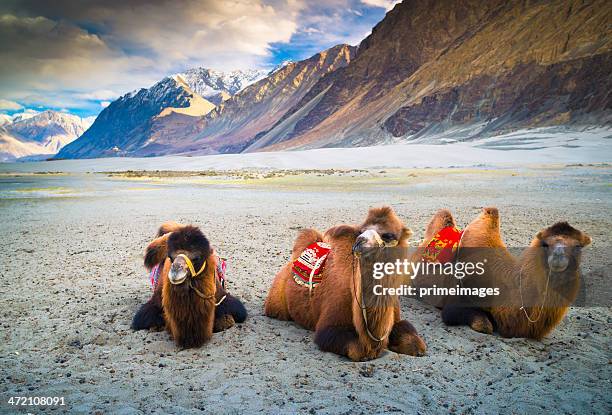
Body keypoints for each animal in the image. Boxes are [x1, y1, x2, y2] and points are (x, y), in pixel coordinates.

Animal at [262, 207, 426, 360]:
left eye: (388, 235)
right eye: (361, 231)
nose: (360, 241)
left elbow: (413, 339)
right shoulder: (331, 325)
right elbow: (357, 349)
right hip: (276, 300)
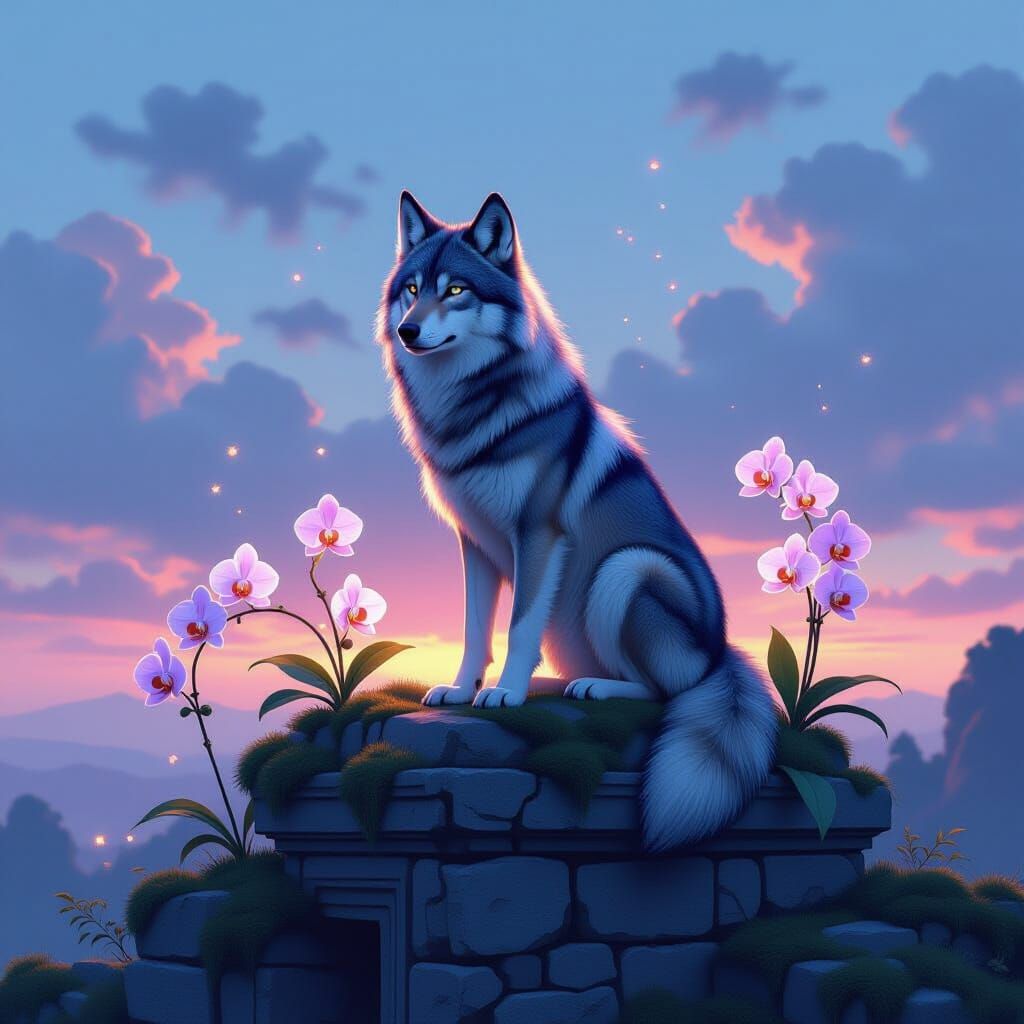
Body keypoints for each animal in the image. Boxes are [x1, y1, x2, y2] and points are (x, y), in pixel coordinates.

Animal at [376, 192, 777, 850]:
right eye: (412, 289)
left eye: (456, 289)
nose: (408, 331)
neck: (474, 410)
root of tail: (722, 652)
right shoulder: (475, 544)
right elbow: (474, 628)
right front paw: (463, 689)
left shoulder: (538, 534)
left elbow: (517, 626)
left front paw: (505, 693)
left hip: (626, 569)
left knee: (662, 692)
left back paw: (593, 688)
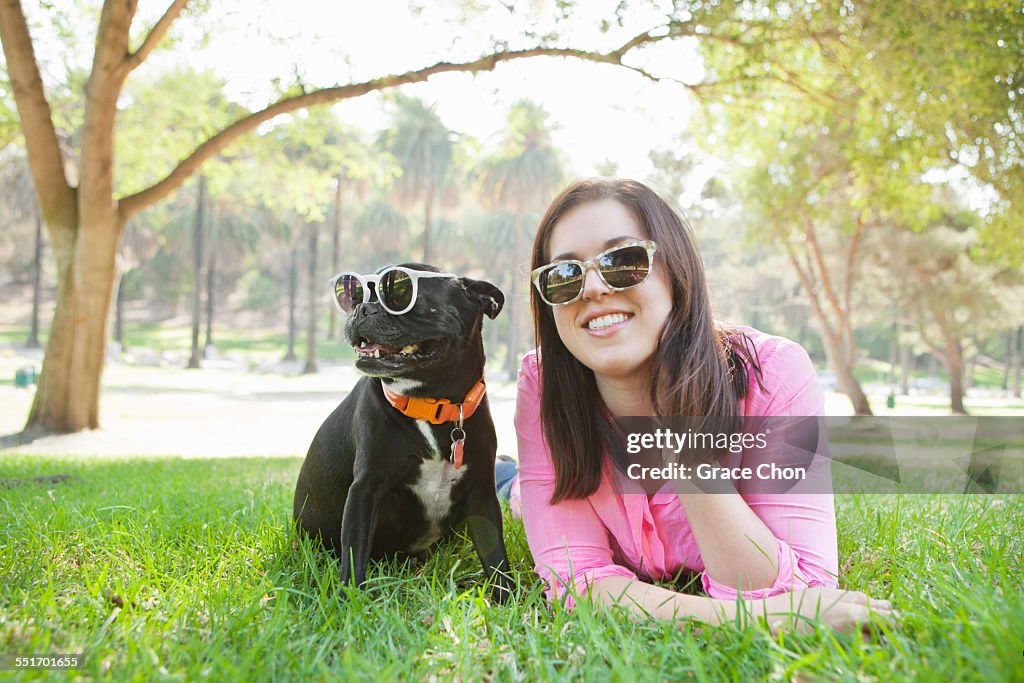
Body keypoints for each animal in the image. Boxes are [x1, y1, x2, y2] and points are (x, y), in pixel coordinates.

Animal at [292, 264, 512, 602]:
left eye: (400, 293)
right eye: (355, 295)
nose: (361, 309)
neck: (432, 406)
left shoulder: (481, 493)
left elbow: (495, 556)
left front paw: (511, 599)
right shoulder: (366, 489)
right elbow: (354, 554)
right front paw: (349, 603)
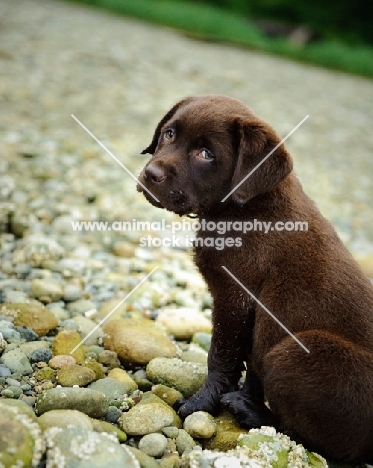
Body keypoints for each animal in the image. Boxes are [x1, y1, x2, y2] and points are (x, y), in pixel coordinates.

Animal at [136, 95, 372, 464]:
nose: (151, 173)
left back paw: (251, 413)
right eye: (169, 133)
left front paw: (201, 404)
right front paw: (235, 395)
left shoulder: (235, 297)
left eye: (207, 154)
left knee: (322, 442)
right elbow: (246, 363)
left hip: (296, 351)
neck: (243, 208)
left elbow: (221, 355)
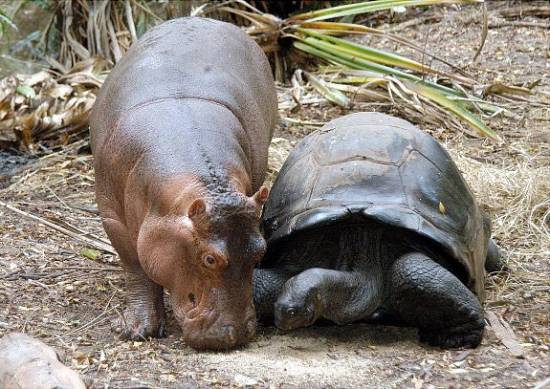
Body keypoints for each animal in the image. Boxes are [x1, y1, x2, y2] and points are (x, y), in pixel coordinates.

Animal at [92, 18, 280, 350]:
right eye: (210, 259)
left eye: (260, 250)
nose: (235, 334)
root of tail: (203, 19)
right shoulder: (112, 218)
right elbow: (136, 268)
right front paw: (137, 330)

> _What you are asked to do_
With the pictures left out, copy exactly the lines from the one containing "left hip: (296, 351)" through the final line of the records above, both included.

> _Your solution_
left hip: (296, 351)
neck: (243, 208)
left elbow: (221, 355)
Body keypoints for each animal in the image. Boxes are [x1, y1, x2, y2] and points are (x, y), in pixel coordinates.

Animal at [92, 18, 280, 350]:
right eye: (210, 259)
left eye: (260, 250)
nose: (235, 334)
root of tail: (203, 19)
right shoulder: (112, 218)
right elbow: (136, 268)
right front paw: (137, 330)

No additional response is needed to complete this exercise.